=== Section Start ===

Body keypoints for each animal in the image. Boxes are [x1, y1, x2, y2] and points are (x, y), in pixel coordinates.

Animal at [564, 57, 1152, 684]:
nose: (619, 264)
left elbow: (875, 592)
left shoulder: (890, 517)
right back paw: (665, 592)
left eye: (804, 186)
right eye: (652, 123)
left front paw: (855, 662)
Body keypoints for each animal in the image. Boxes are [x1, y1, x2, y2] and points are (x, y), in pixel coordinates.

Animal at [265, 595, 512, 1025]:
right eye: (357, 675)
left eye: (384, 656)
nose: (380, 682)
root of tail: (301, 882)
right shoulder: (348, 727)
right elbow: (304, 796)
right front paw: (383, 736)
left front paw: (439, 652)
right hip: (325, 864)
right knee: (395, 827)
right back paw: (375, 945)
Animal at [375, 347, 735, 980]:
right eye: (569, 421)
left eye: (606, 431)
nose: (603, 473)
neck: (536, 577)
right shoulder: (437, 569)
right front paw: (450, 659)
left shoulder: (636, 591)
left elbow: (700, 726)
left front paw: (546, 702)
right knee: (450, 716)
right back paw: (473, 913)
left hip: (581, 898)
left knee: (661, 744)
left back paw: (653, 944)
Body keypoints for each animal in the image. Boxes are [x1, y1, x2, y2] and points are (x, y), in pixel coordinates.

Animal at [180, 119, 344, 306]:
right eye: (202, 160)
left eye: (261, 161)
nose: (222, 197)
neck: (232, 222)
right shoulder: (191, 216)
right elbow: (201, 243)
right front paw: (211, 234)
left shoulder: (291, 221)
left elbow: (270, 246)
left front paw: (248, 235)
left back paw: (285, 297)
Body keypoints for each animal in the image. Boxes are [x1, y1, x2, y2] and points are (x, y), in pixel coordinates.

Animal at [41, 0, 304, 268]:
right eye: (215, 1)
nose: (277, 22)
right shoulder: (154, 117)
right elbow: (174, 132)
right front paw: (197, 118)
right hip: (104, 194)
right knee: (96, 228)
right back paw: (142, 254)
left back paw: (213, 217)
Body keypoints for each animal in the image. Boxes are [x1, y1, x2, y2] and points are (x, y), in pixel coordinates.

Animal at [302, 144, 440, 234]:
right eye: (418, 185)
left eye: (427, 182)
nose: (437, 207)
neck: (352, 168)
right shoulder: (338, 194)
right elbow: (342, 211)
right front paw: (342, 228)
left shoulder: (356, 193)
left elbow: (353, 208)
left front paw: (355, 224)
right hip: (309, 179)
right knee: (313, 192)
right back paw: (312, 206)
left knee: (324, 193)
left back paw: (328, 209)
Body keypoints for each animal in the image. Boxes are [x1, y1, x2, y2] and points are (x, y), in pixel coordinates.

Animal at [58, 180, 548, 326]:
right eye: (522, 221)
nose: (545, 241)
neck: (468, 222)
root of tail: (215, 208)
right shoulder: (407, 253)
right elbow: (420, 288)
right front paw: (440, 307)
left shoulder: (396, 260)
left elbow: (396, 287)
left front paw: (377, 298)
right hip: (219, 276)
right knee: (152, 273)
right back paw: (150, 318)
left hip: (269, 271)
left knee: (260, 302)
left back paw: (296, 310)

=== Section End ===

> Exercise directions: Output the material above exactly. Omit nothing.

> Task response:
Body keypoints for each animal in the image. Boxes are [x1, y1, x2, y2] and points are (x, y), in pixel coordinates.

Animal at [564, 57, 1152, 684]:
nose: (619, 264)
left elbow: (875, 592)
left shoulder: (890, 517)
right back paw: (665, 592)
left eye: (804, 186)
right eye: (652, 123)
left front paw: (855, 662)
Body keypoints for each animal in the image. Boxes are [x1, y1, x2, y2] and points are (x, y), in pixel coordinates.

Animal at [265, 595, 512, 1025]:
right eye: (357, 675)
left eye: (384, 656)
nose: (380, 682)
root of tail: (301, 882)
right shoulder: (348, 727)
right elbow: (304, 796)
right front paw: (383, 736)
left front paw: (439, 652)
right hip: (325, 864)
right knee: (395, 827)
right back paw: (375, 945)
Animal at [375, 347, 735, 980]:
right eye: (569, 421)
left eye: (606, 431)
nose: (603, 473)
neck: (536, 577)
right shoulder: (437, 569)
right front paw: (450, 659)
left shoulder: (636, 591)
left elbow: (700, 726)
left front paw: (546, 702)
right knee: (450, 716)
right back paw: (473, 913)
left hip: (581, 898)
left knee: (661, 744)
left back paw: (653, 944)
Body keypoints for each animal in the image. Boxes are [x1, y1, x2, y2] and points are (x, y), in pixel coordinates.

Animal at [180, 119, 344, 306]:
right eye: (202, 160)
left eye: (261, 161)
nose: (222, 197)
neck: (232, 222)
right shoulder: (191, 216)
right elbow: (201, 243)
right front paw: (211, 234)
left shoulder: (291, 221)
left elbow: (270, 246)
left front paw: (248, 235)
left back paw: (285, 297)
Body keypoints for each animal in the image. Boxes are [x1, y1, x2, y2] and points are (x, y), in pixel coordinates.

Animal at [41, 0, 304, 268]:
right eye: (215, 1)
nose: (277, 22)
right shoulder: (154, 117)
right elbow: (174, 132)
right front paw: (197, 118)
right hip: (104, 194)
right knee: (96, 228)
right back paw: (142, 254)
left back paw: (213, 217)
Body keypoints for each animal in the image. Boxes are [x1, y1, x2, y2] and points are (x, y), in pixel coordinates.

Animal at [302, 144, 440, 234]:
right eye: (418, 185)
left eye: (427, 182)
nose: (437, 207)
neck: (352, 168)
right shoulder: (338, 194)
right elbow: (342, 211)
right front paw: (342, 228)
left shoulder: (356, 193)
left elbow: (353, 208)
left front paw: (355, 224)
right hip: (309, 179)
right knee: (313, 192)
right back paw: (312, 206)
left knee: (324, 193)
left back paw: (328, 209)
Body keypoints for each animal in the image. Boxes are [x1, y1, x2, y2] and points are (x, y), in pixel coordinates.

Animal at [58, 180, 548, 326]:
right eye: (522, 221)
nose: (545, 241)
neck: (468, 222)
root of tail: (215, 208)
right shoulder: (407, 253)
right elbow: (420, 288)
right front paw: (440, 307)
left shoulder: (396, 260)
left elbow: (396, 287)
left front paw: (377, 298)
right hip: (219, 276)
right knee: (152, 273)
right back paw: (150, 318)
left hip: (269, 271)
left knee: (260, 302)
left back paw: (296, 310)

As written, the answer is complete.